**Written problem:**
How many of the lines below contain the word "scientific"? Reply with the number only.

(Collected data)
-*-*-

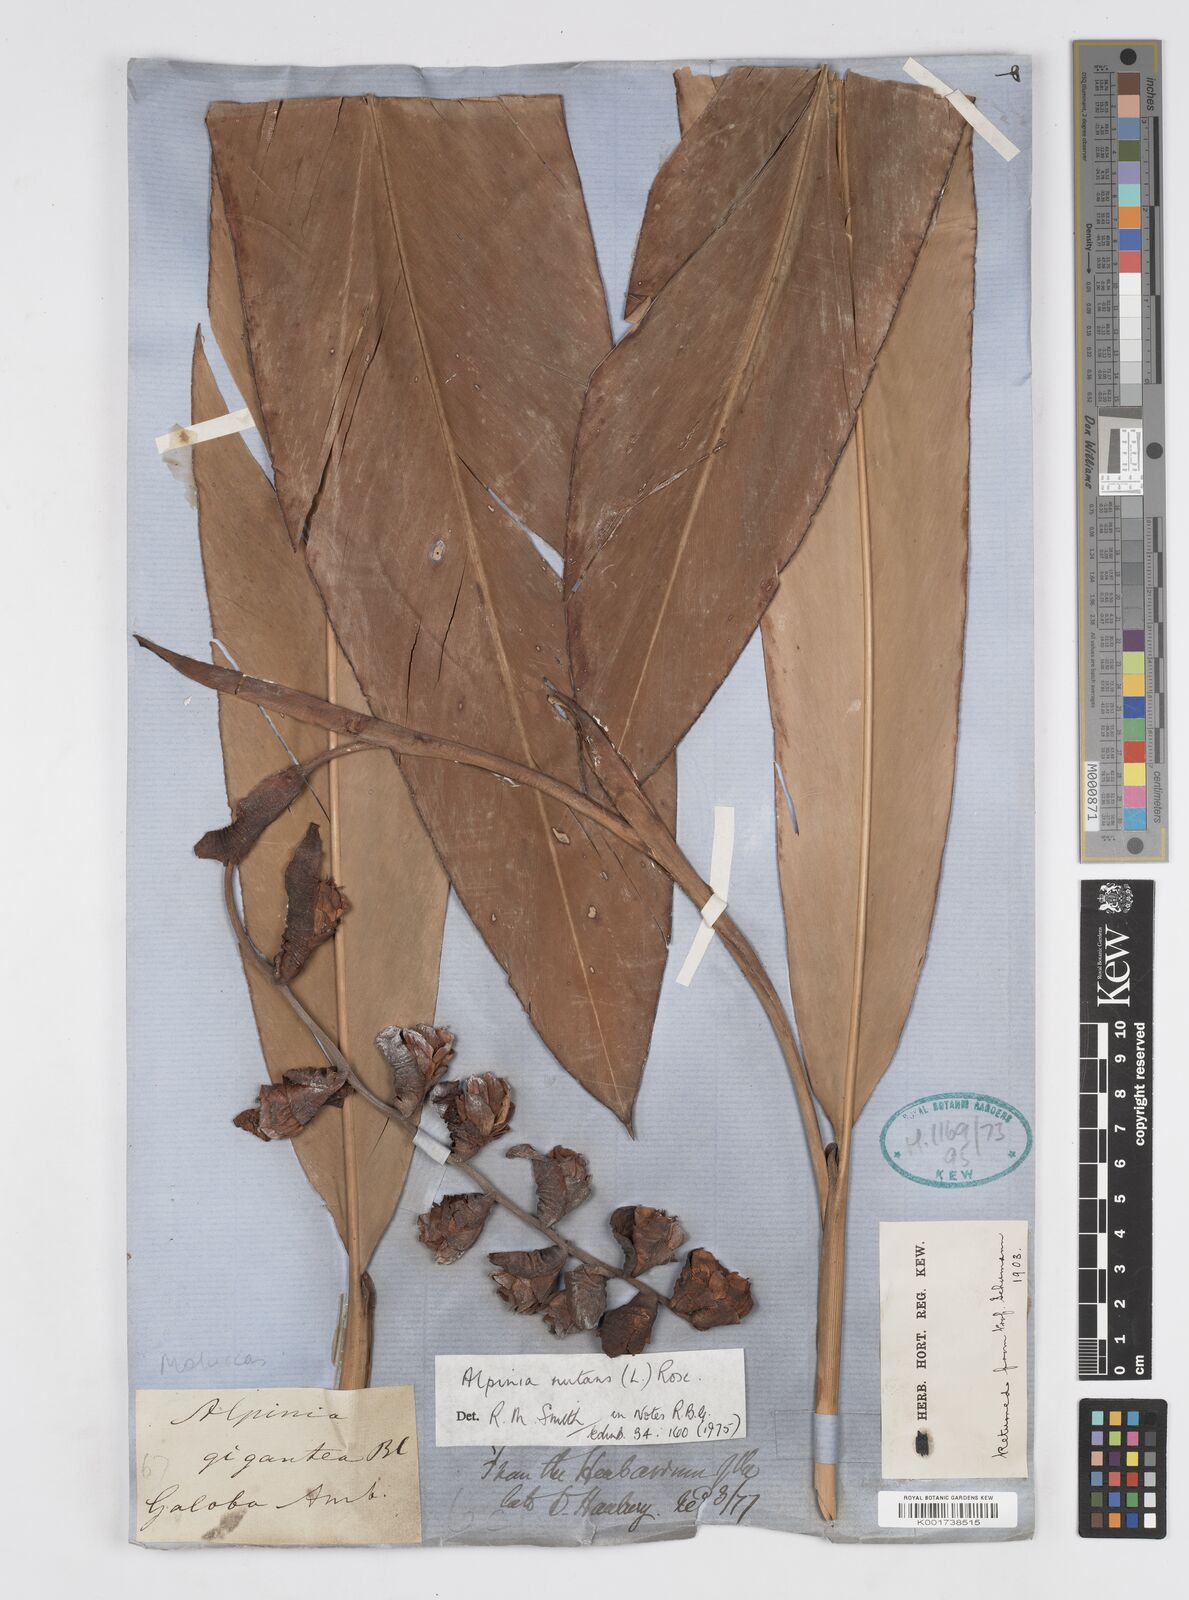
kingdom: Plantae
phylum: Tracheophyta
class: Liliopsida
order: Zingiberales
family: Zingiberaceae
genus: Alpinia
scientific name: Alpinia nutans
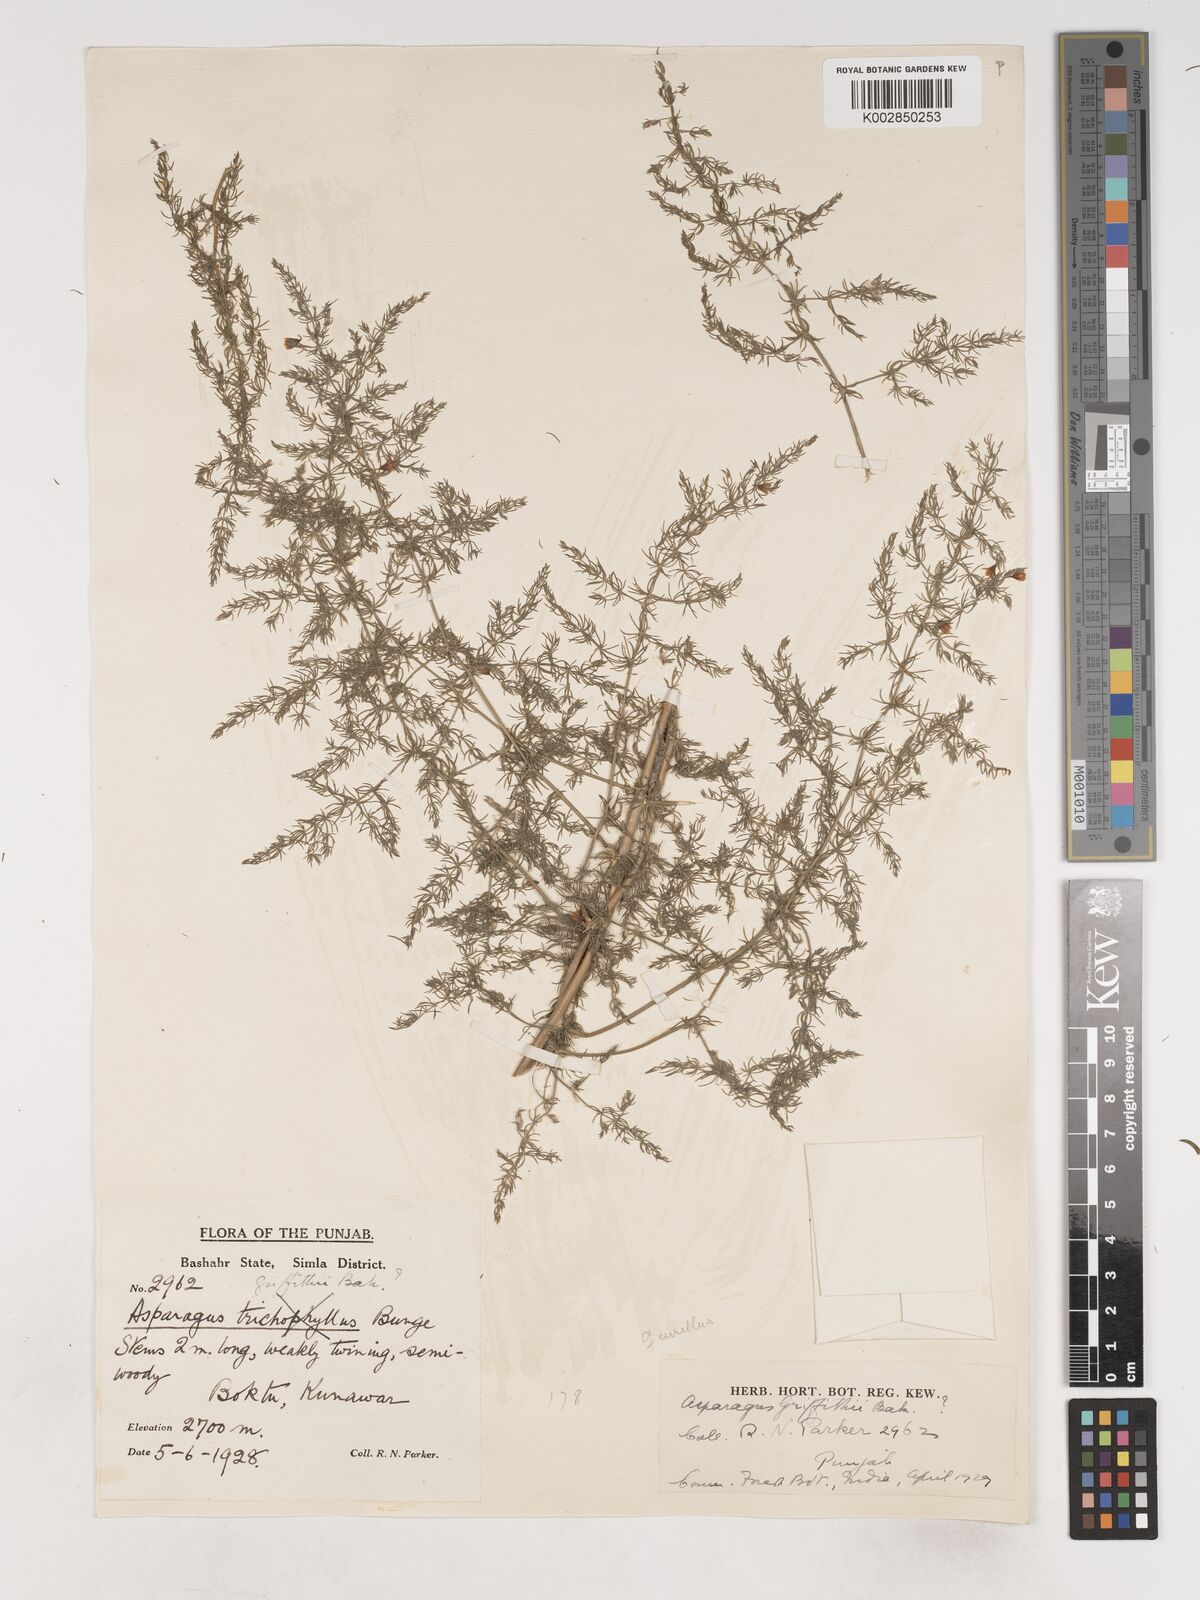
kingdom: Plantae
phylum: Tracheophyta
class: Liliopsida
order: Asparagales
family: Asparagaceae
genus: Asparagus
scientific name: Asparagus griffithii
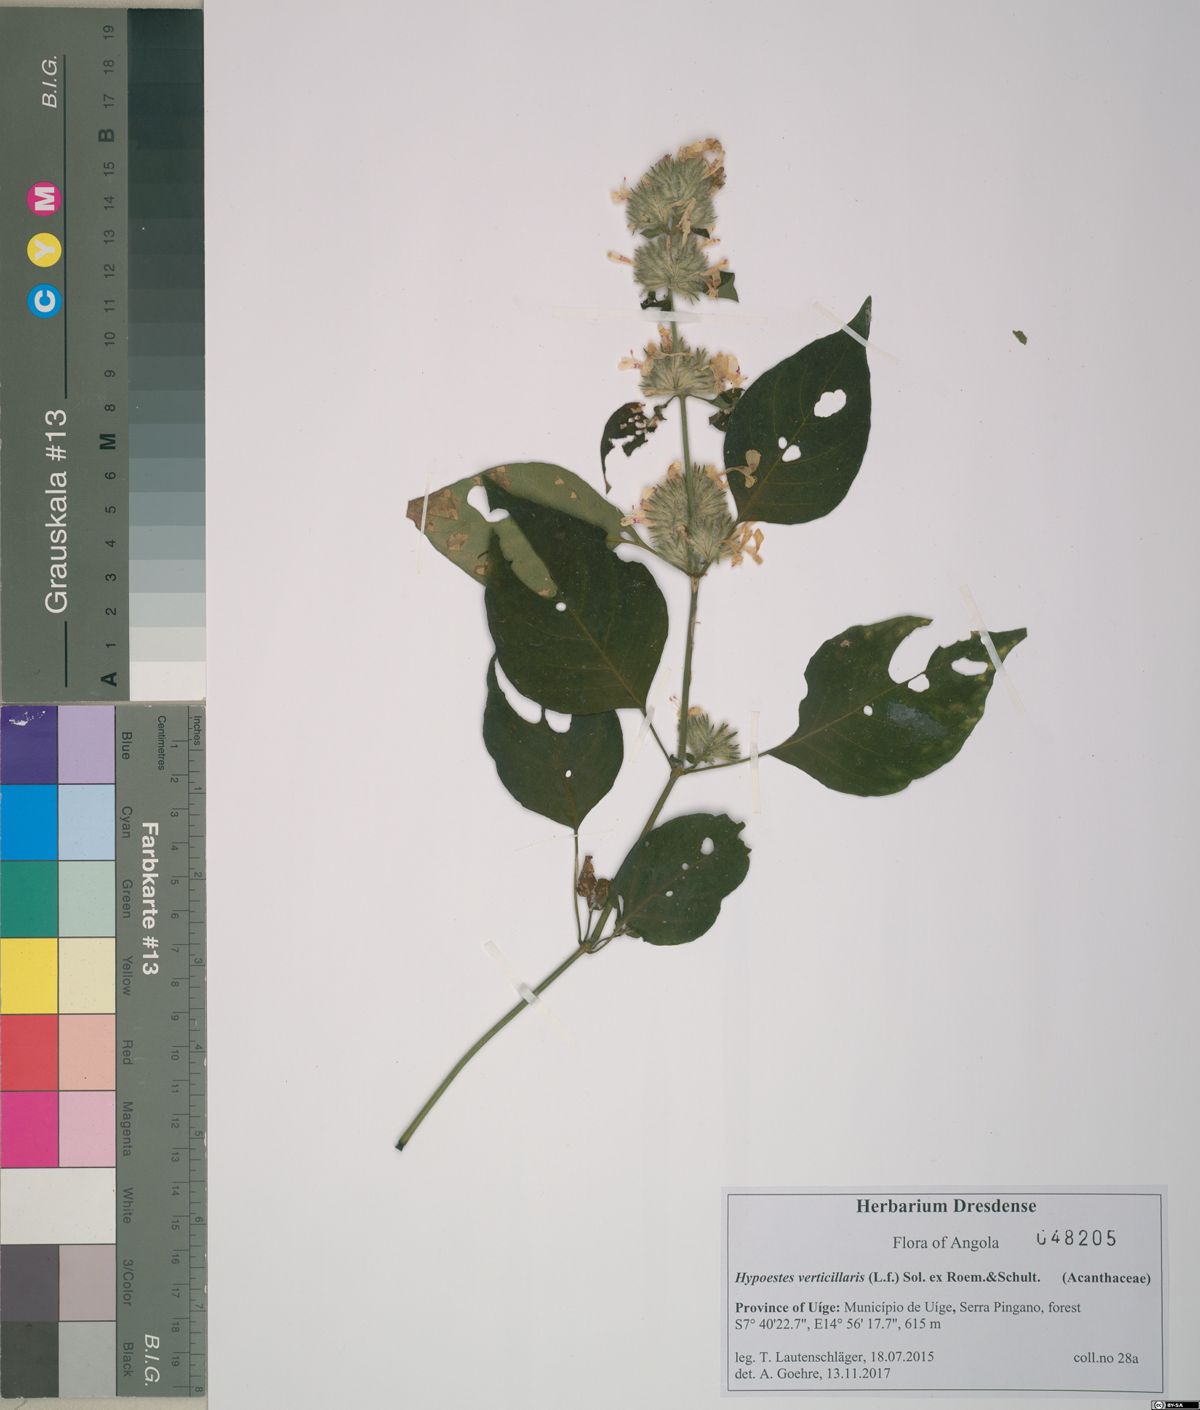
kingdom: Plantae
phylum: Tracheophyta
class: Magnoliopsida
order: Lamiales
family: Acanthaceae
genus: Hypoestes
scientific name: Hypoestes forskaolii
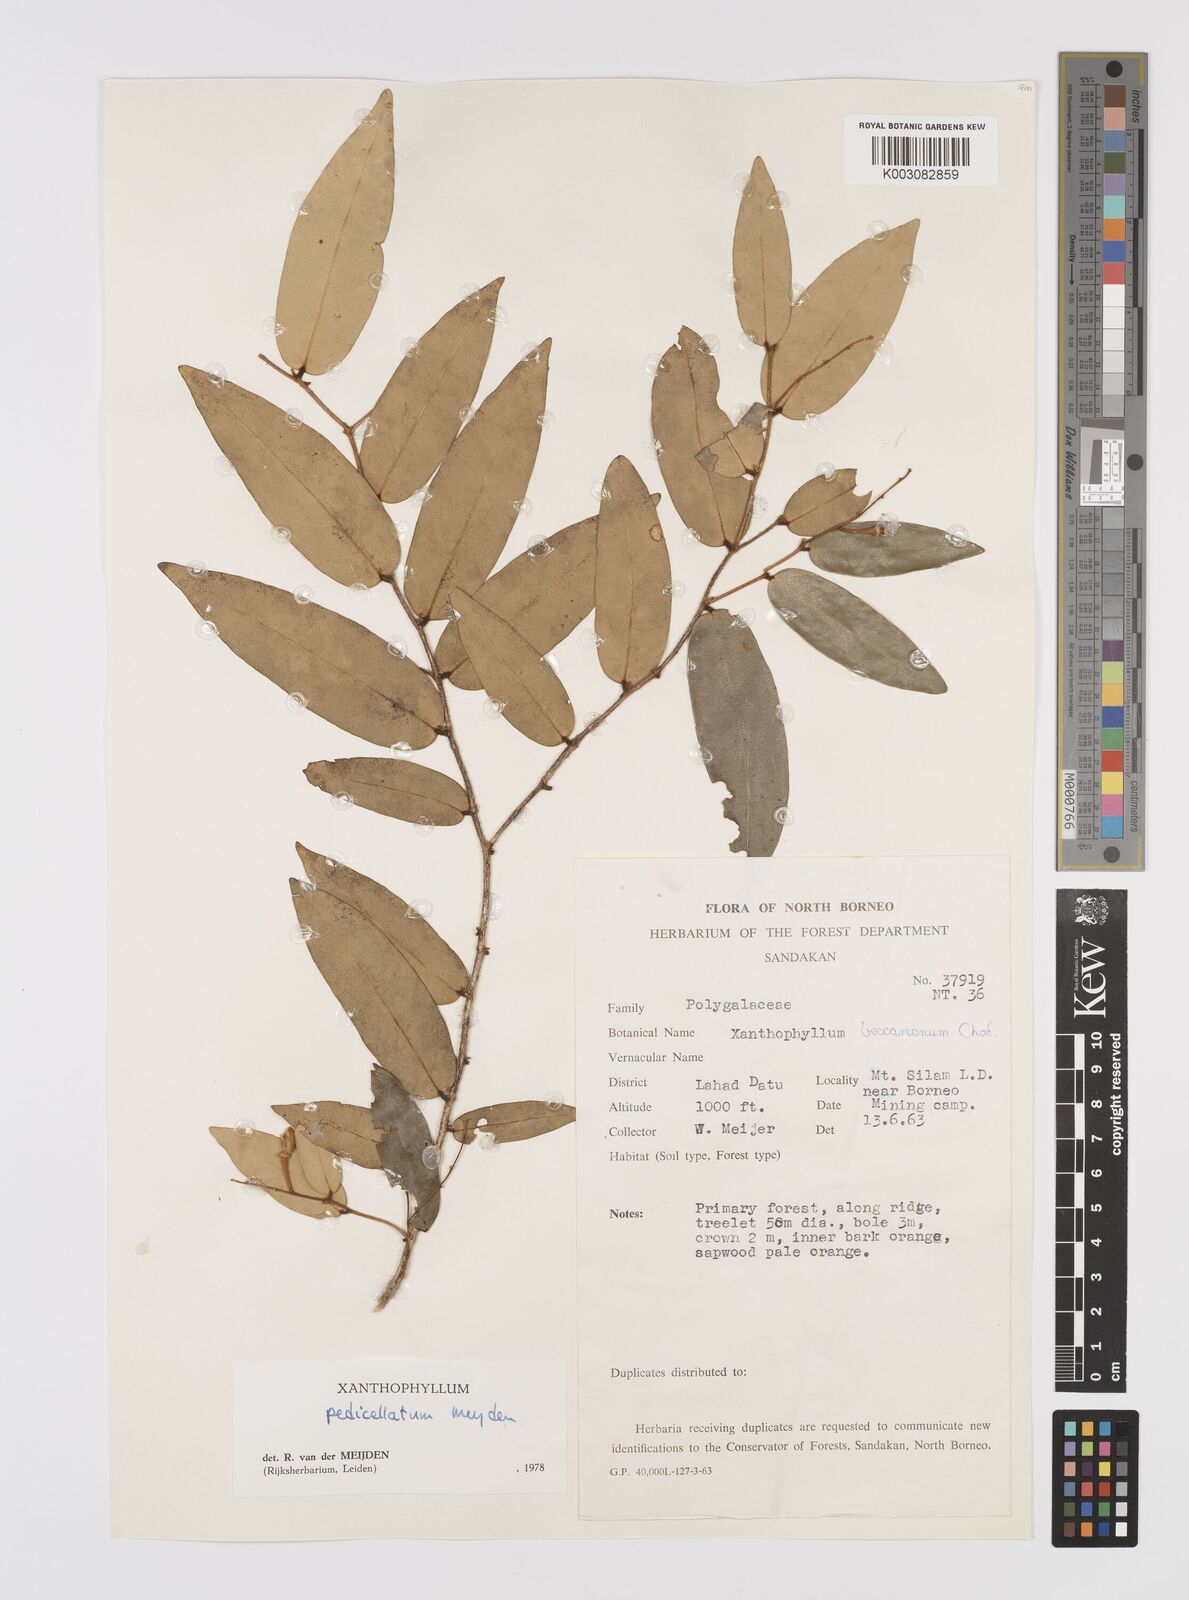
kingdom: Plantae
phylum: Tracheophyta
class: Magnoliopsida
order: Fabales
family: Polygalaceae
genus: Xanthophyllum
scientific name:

-*-*-

**Result:**
4